Michael Mulvihill's Everyone Loves A Parade challenges you to build a float that satisfies the whims of the crowd, with players using decoration cards for special actions in their effort to become Grand Marshal of the parade.
SpyMaster from Seth Johnson uses an "I split, you choose" mechanism to place intelligence in the players' hands, which they then use to move agents to control areas around the world and complete missions.
• An expansion is in the works for Heaven & Ale, a game from Michael Kiesling, Andreas Schmidt, and eggertspiele that debuted in late 2017. This as-yet-untitled expansion, due out in Q2/Q3 2019, adds new options to the game, such as a new game board upon which players need to figure out how to deliver the beer produced by their monastery to local taverns.
• The Norwegians is a large expansion for A Feast for Odin from designers Uwe Rosenberg and Gernot Köpke that Feuerland Spiele will release at SPIEL '18 in October. This expansion adds new puzzle pieces, another mountain strip, meat, and start buildings that players draw at random to provide more variety from the first turn onward.

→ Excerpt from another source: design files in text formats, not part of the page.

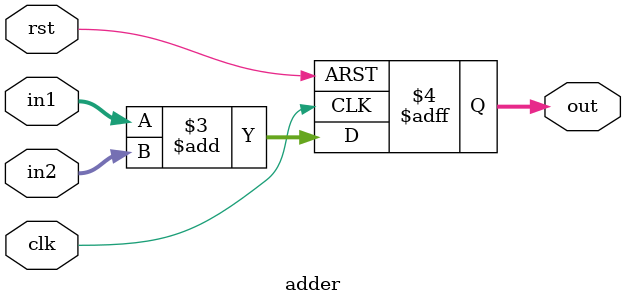
<source format=v>
module adder(in1,
            in2,
            out,
            clk,
            rst);

    input [3:0]in1,in2;
    input rst,clk;

    output reg [4:0] out;

    always@(posedge clk or posedge rst)
    begin
        if(rst==1)
        begin
            out<=0;
        end
        else 
        begin
            out<=in1+in2;    
        end
    end

endmodule

</source>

The description on the BGG page provides lots of details for those who want to play this expansion mentally before its actual release.
• In mid-February 2018, I tweeted the following:
The 1st most unexpected game at NY Toy Fair 2018 is one I can’t talk about until the embargo ends, but my god, I never expected that! —WEM
— BoardGameGeek (@BoardGameGeek) February 18, 2018
The embargo has now lifted, and I can reveal my most unexpected game of NY Toy Fair 2018 as:
Yes, things have really changed at Games Workshop over the past few years, with the company now licensing its IP in venues I never would have expected it to appear in previously. Monopoly is about the most mainstream game on the market, after all, whereas Warhammer 40,000 has a specialized audience for a game that requires a lot of dedication — yet here we are looking at Monopoly: Warhammer 40,000, a game in which you buy, sell, and trade 28 key properties in the 41st Millennium, upgrading them with outposts and fortifications (a.k.a. houses and hotels) in order to acquire more monetized souls than any other player.
I'm not sure what you might have been expecting following that tweet, but in terms of IP licensing — which is involved in much of the games that you see at NY Toy Fair — I can't think of anything else that surprised me more than this, and I'm still surprised that this will be a thing and not an April Fools Day joke in February.